GenericView view = new GenericView(view);
...

note: Since version 2.1.0, view discovery does not require an explicit reference to a scope. In this case, views will be discovered in the current scope, i.e. the scope set for the current thread on the default scope manager (GCUBEScopeManager.DEFAULT).

Using Views

Bound CollectionViews proxies can be used for view-based access simply by:

  • invoking the method reader() on the proxy, which returns a ViewReader already configured with the projection that defines the view and the scope in which the proxy was created;
  • using the ViewReader exactly as discussed for local views.

The following example illustrates usage in the typical pattern of read-after-discovery:

GCubeScope scope = ...
 
//creates unbound view in given scope
GenericView view = new GenericView(scope);
 
//sets view properties
view.setId("...");
 
/publish view
List<GenericView> similars = view.findSimilar();
 
GenericView target = similars.get(0);
 
ViewReader reader = target.reader(); ...use reader...
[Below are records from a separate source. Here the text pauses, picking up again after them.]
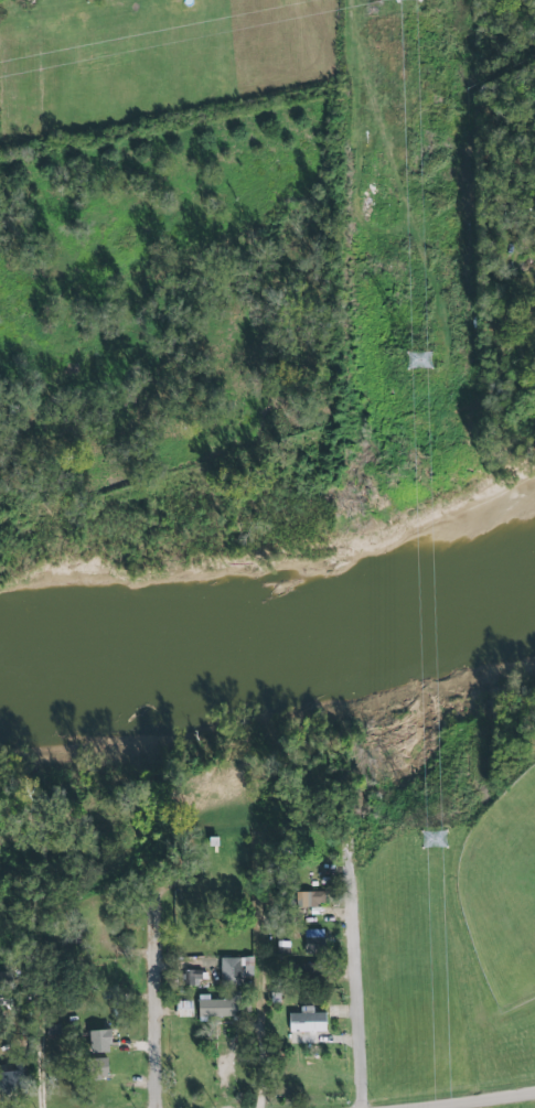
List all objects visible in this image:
power tower: (422, 360)
river: (273, 638)
power tower: (434, 838)
building: (309, 898)
building: (313, 941)
road: (357, 962)
building: (233, 969)
building: (192, 977)
road: (46, 986)
road: (262, 988)
road: (153, 998)
building: (221, 1008)
building: (184, 1009)
building: (307, 1021)
building: (52, 1032)
building: (98, 1041)
building: (97, 1070)
building: (11, 1075)
road: (475, 1098)

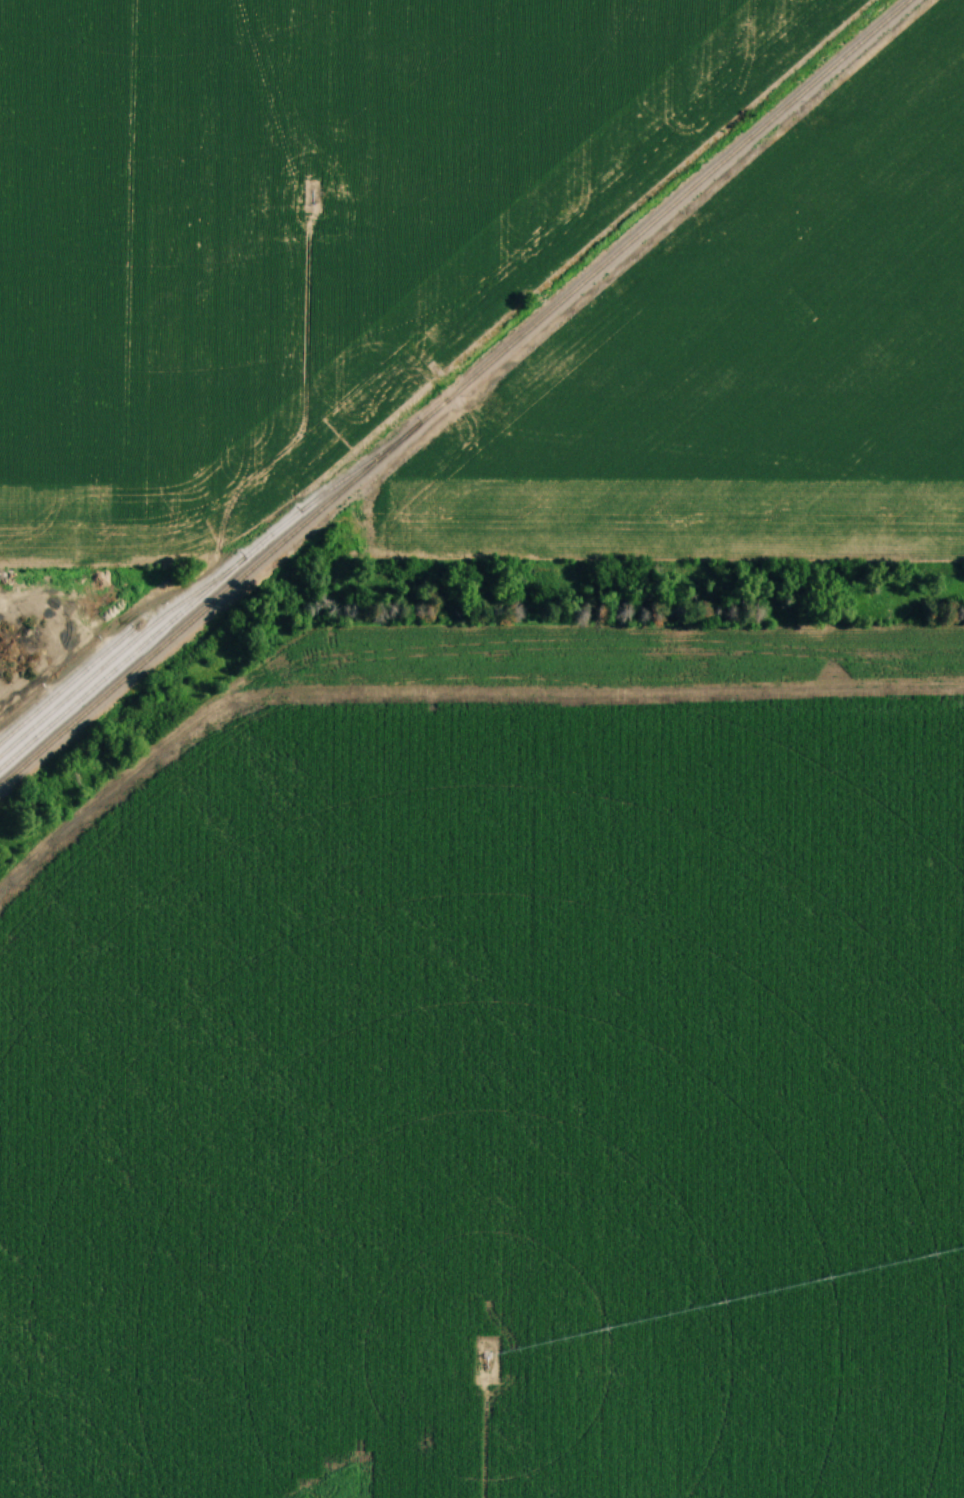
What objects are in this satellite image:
crop: (298, 223)
crop: (746, 363)
railway: (450, 391)
railway: (183, 608)
railway: (112, 659)
railway: (69, 680)
crop: (499, 1078)

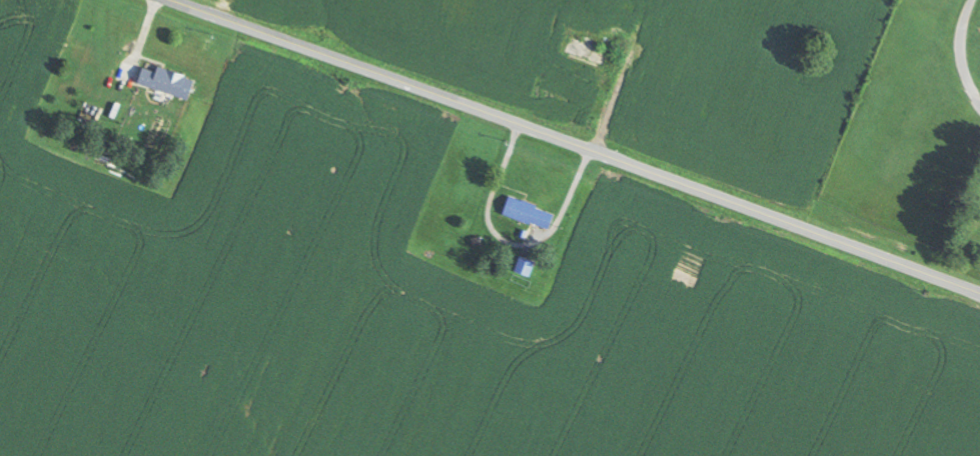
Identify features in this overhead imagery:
road: (956, 20)
road: (577, 145)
Here, we first create the proxy to serve as a query by-view-id and then obtain a ViewReader from the single result of the query. Notice that view-discovery and view-based access can be performed in fully generic fashion.

note: View-based access require bound proxies. Any attempt to obtain a ViewReader from an unbound proxy will result in an IllegalStateException.
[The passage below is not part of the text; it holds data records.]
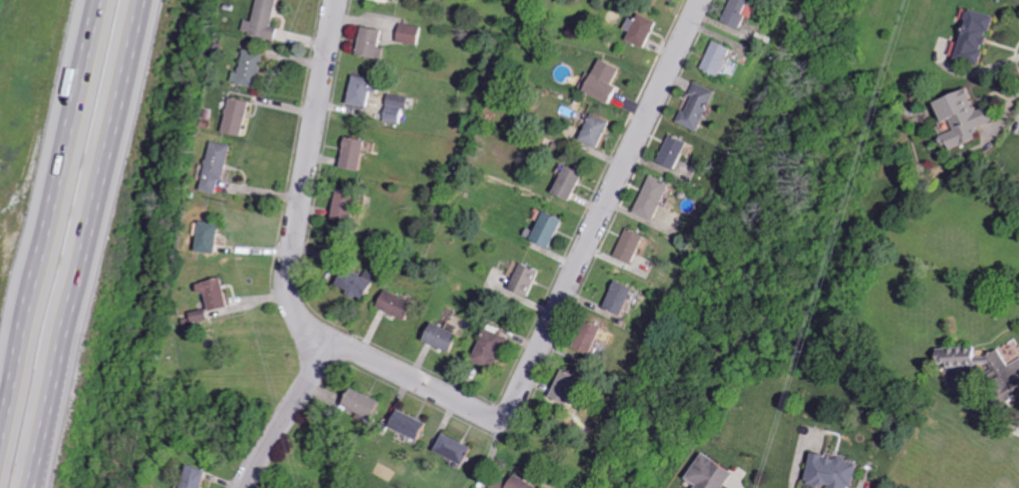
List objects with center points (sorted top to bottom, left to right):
building: (388, 1)
building: (746, 12)
building: (266, 20)
building: (645, 29)
building: (413, 34)
building: (978, 38)
building: (376, 43)
building: (722, 57)
building: (252, 70)
building: (606, 82)
building: (369, 90)
building: (703, 107)
building: (400, 108)
building: (239, 117)
building: (967, 119)
building: (600, 132)
building: (678, 152)
building: (359, 154)
building: (219, 166)
road: (301, 180)
building: (574, 183)
building: (657, 198)
building: (349, 204)
road: (606, 207)
road: (50, 221)
building: (553, 229)
building: (213, 237)
road: (88, 243)
building: (635, 245)
building: (529, 279)
building: (361, 282)
building: (219, 294)
building: (626, 298)
building: (400, 305)
building: (203, 315)
building: (445, 338)
building: (595, 338)
building: (493, 348)
building: (981, 362)
road: (418, 383)
building: (572, 387)
building: (368, 403)
road: (291, 414)
building: (413, 425)
building: (459, 449)
building: (836, 471)
building: (714, 473)
building: (201, 476)
building: (527, 483)
road: (739, 484)

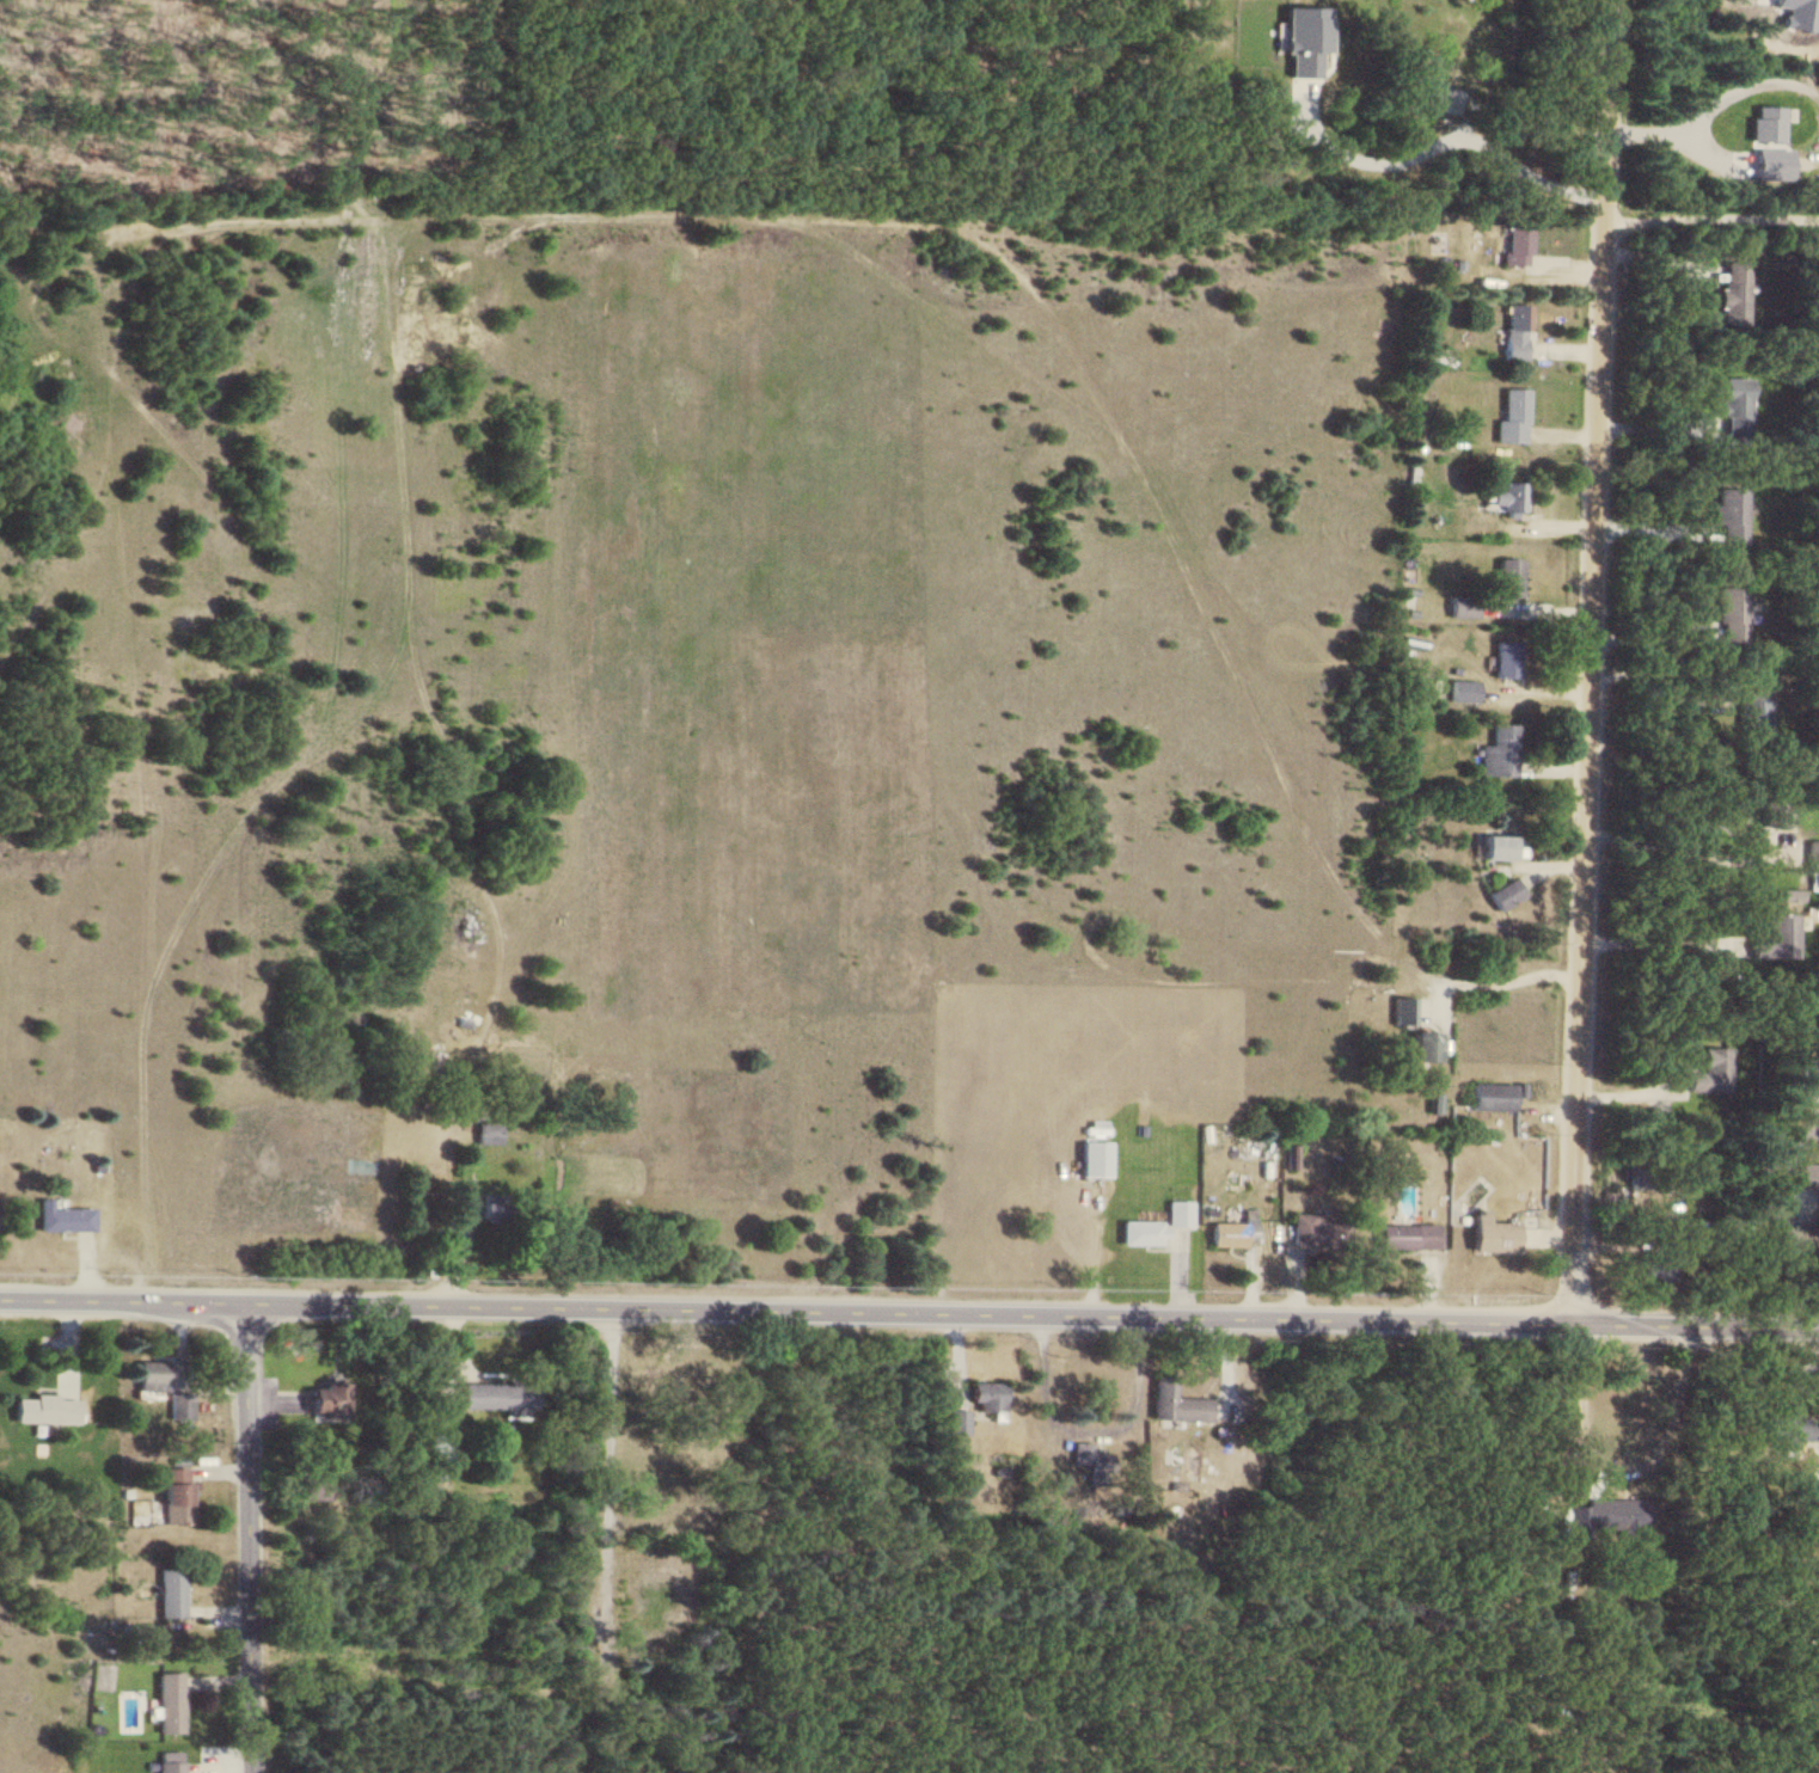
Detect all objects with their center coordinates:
road: (1777, 32)
building: (1442, 63)
road: (1668, 132)
road: (1443, 140)
road: (1709, 216)
building: (1516, 243)
building: (1733, 293)
building: (1514, 332)
building: (1735, 407)
building: (1511, 416)
road: (1658, 424)
building: (1507, 497)
building: (1729, 516)
building: (1507, 578)
building: (1462, 606)
building: (1731, 615)
road: (1651, 635)
building: (1505, 659)
road: (1586, 659)
road: (1655, 680)
building: (1462, 690)
building: (1752, 714)
building: (1499, 751)
building: (1771, 807)
building: (1496, 846)
road: (1675, 846)
building: (1812, 855)
building: (1504, 892)
building: (1776, 937)
road: (1652, 942)
road: (1498, 986)
building: (1422, 1045)
building: (1710, 1070)
building: (1491, 1095)
building: (486, 1132)
building: (1092, 1158)
building: (1638, 1175)
building: (1807, 1176)
building: (492, 1206)
building: (1176, 1213)
building: (62, 1216)
building: (1139, 1231)
building: (1229, 1232)
building: (1316, 1232)
building: (1491, 1232)
building: (1406, 1235)
road: (1798, 1256)
building: (1661, 1267)
road: (909, 1298)
building: (150, 1375)
building: (495, 1396)
building: (326, 1398)
building: (985, 1398)
building: (1174, 1402)
building: (44, 1408)
road: (1085, 1430)
building: (436, 1446)
road: (604, 1453)
building: (1091, 1462)
road: (1620, 1466)
building: (312, 1486)
building: (175, 1495)
building: (1608, 1514)
road: (242, 1525)
building: (169, 1592)
building: (650, 1605)
building: (604, 1682)
building: (167, 1702)
building: (167, 1762)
Metadata and Annotation Views

While GenericViews cater for arbitrary view definitions, MetadataViews and AnnotationViews narrow the scope for publication, discovery, and access to views defined over three key properties of, respectively, metadata elements and annotation elements. The properties are:

  • the language of (the bytestream of) the element;
  • the name of the schema of (the bytestream of) the element;
  • the URI of the schema of (the bytestream of) the element.

These are properties shared by all the inner elements of document descriptions, but they are of particular significance for metadata and annotations where they serve as grouping criteria for many processes within the system and, ultimately, for end users. Effectively, any set of values for these properties identifies a "virtual" collection of metadata and annotations for a given document collection.

MetadataViews and AnnotationViews behave like other CollectionViews but differ in the following respects:

  • the proxies address specific plugins of the View Manager service. These plugins are specialised in the management of key view properties such as cardinality and time of last update.
  • clients define views by providing values for the three key properties above to the method setProjection(Locale, String, URI) of the proxies. The proxy is responsible for synthesising a projection based on these values;
  • the method projection() returns a MetadataProjection and an AnnotationProjection, depending on the proxy type;
  • the proxies carry three additional pieces of information about the "virtual" collection defined by the view:
  • whether it is visible to users or only to the system (cf. setUserCollection(), isUserCollection());
  • whether it is editable (cf. setEditable(boolean), isEditable());
  • whether it is indexable (cf. setIndexable(boolean), isIndexable());
This information is mapped by the proxies onto three generic properties of the views. Clients that do no provide values for them inherit defaults at publication time (all properties are set to true).

We show an example of publication of MetadataViews that carries directly over to Annotations.

import static java.util.Locale.*;
 
GCubeScope scope = ...
 
//creates unbound view in given scope
Metadata view = new MetadataView(scope); 
//sets view properties
view.setId("...");
view.setCollectionId("...");
view.setName("...");
view.setDescription("...");
 
//define view and virtual collection properties (use defaults for illustration)
view.setProjection(FRENCH,"etc",new URI("http://someuri"));view.setIndexable(true);view.setUserCollection(true);view.setEditable(true); 
/publish view
view.publish();

View discovery and view-based access occur exactly as with GenericViews.